We have a documented rule that shards on the cirrus cluster should be 30GB max. When shards start to grow over this limit, relocation of shards becomes complicated and we should increase the number of shards for this index. We have been surprised a few times by shards growing up to 70GB.

An icinga check, running at low frequency (once per day is enough) would help identify those shards in a timely fashion. This check should have warning and critical threshold. It should report the indices that have shards over limit.

Event Timeline

Restricted Application added a subscriber: Aklapper. · View Herald Transcript
Gehel triaged this task as Medium priority.Sep 5 2018, 8:18 AM

Change 458891 had a related patch set uploaded (by Mathew.onipe; owner: Mathew.onipe):
[operations/puppet@production] elasticsearch shard size check * Checks shard size and sends alert if more than 30gb.

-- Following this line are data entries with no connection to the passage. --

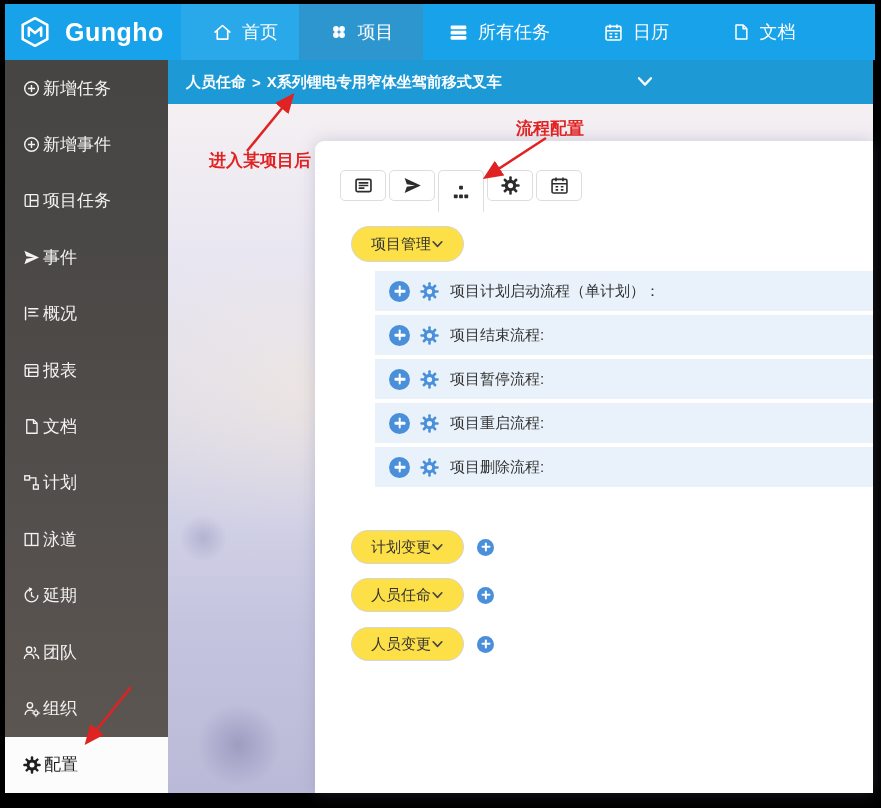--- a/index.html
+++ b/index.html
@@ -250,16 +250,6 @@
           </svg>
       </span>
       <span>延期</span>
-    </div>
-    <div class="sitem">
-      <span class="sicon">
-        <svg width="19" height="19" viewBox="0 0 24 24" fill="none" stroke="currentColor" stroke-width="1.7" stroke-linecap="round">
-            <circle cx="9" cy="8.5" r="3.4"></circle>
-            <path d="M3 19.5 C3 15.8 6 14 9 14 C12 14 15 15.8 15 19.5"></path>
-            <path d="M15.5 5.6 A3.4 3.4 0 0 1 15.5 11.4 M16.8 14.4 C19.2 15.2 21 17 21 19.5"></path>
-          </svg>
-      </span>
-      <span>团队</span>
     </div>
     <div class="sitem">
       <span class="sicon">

https://gerrit.wikimedia.org/r/458891

Output of testing the shard size check script on relforge:

onimisionipe@relforge1001:~/tests$ python3 shard_el.py --shard-size-warning 25 --shard-size-critical 40
CRITICAL - stas_wikidata_test:6 (size=49gb), stas_wikidata_test:5 (size=49gb), stas_wikidata_test:4 (size=49gb), stas_wikidata_test:3 (size=49gb), stas_wikidata_test:2 (size=49gb), stas_wikidata_test:1 (size=49gb), stas_wikidata_test:0 (size=49gb), commons_image_quality:14 (size=30gb), commons_image_quality:11 (size=30gb), commons_image_quality:10 (size=30gb), commons_image_quality:8 (size=29gb), commons_image_quality:2 (size=29gb), commons_image_quality:7 (size=27gb), commons_image_quality:6 (size=27gb), commons_image_quality:3 (size=27gb), commons_image_quality:0 (size=27gb), commons_image_quality:5 (size=26gb)

Change 458891 merged by Gehel:
[operations/puppet@production] Elasticsearch shard size check

https://gerrit.wikimedia.org/r/458891